JK Rowling and others have used the new hate crime law to attack trans people
Issue 2900
Trans pride last year before Scottish hate crime bill passed this year

Trans pride protests last year (Photo Credit: Guy Smallman)

The right are continuing to use Scotland’s new hate crime law to launch new attacks on trans people and other oppressed groups. The Hate Crime and Public Order Act became law in Scotland last week and brought in new offences for “stirring up hatred” relating to age, disability, religion, sexual orientation, transgender identity and being intersex. Author JK Rowling has taken a lead in attacking the legislation, but there are plenty of others who line up with her. 

She said, “If they go after any woman for simply calling a man a man, I’ll repeat that woman’s words and they can charge us both at once.” Rowling is encouraging the ­misgendering of trans people—­putting them at risk of harm and violence. What Rowling wants is free rein to target trans people and to deny gender self-determination. 

Rowling and her allies—which include Rishi Sunak—also ­suggest the act is a new instrument to destroy free speech and outlaw open debate. But that’s not true. The law only sets as an offence “threatening or abusive” speech that is “intended” to stir up hatred, which is a high bar.

And similar laws already exist—such laws haven’t crushed debate. Mark Walters, professor of ­criminal law at Sussex university, pointed out that “stirring up of hatred” provisions are not new to Scotland. “Stirring up racial hatred has been on the statue books since 1965. Statistics show that there are very few prosecutions for such offences each year. Between 2006 and 2016, there were just nine cases,” he said.

We have to challenge the myths and rotten politics that critics of the law put forward. But that doesn’t mean socialists should simply celebrate the act. One reason why is that such measures are often used by the right against the left.

Infamously the Public Order Act of 1936—supposedly introduced to deal with Oswald Mosley’s fascist Blackshirts—was only rarely used against fascists. Instead it was used against the left, to attack strikers, anti-war activists and pickets.

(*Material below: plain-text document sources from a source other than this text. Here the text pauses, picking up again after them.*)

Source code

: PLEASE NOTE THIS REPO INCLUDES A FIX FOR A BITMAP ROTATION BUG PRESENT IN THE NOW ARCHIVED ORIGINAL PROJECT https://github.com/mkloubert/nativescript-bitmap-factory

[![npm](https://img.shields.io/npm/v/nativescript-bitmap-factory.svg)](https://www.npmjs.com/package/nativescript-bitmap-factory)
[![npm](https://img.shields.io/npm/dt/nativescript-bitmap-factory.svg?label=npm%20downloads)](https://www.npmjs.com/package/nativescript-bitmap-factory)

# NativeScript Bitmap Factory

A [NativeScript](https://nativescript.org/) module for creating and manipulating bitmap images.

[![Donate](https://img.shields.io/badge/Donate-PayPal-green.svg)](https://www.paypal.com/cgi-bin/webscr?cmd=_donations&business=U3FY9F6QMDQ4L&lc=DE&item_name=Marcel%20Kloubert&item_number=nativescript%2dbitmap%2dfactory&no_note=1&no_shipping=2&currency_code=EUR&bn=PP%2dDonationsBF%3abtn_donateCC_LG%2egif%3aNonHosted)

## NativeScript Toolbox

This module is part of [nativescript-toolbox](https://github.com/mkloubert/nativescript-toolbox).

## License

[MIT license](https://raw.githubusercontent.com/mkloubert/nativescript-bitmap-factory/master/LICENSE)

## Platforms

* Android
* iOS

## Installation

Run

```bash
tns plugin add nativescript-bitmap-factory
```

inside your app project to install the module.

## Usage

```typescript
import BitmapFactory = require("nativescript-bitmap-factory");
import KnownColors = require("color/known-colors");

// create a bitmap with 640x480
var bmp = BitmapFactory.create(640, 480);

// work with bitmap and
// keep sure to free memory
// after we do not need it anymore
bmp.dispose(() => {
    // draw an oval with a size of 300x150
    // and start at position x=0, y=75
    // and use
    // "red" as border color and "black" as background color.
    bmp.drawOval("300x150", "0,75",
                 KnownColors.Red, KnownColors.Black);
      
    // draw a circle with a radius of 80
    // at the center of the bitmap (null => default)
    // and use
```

And more fundamentally, there’s a problem in trusting the state to wage a fight against oppression. The capitalist state is deeply racist and sexist and shouldn’t be trusted to defend trans people or any other oppressed group. It’s the cops who decide when it’s appropriate to arrest someone.

That doesn’t mean we should rip up laws—such as limited forms of equality legislation—which have been won by struggle. But we shouldn’t rely on laws from above to provide remedies—it is struggle that wins advances.


Cass review released on Wednesday

The Cass review into gender identity services for children and young people will be published on Wednesday. The review, led by Dame Hilary Cass, had an interim report published in 2022.

Following the publication of the interim review, it was announced that the Tavistock gender identity clinic for children, would be closing after the review criticised it.

When the full report is published, it is likely that the right will use it to ramp up transphobic attacks.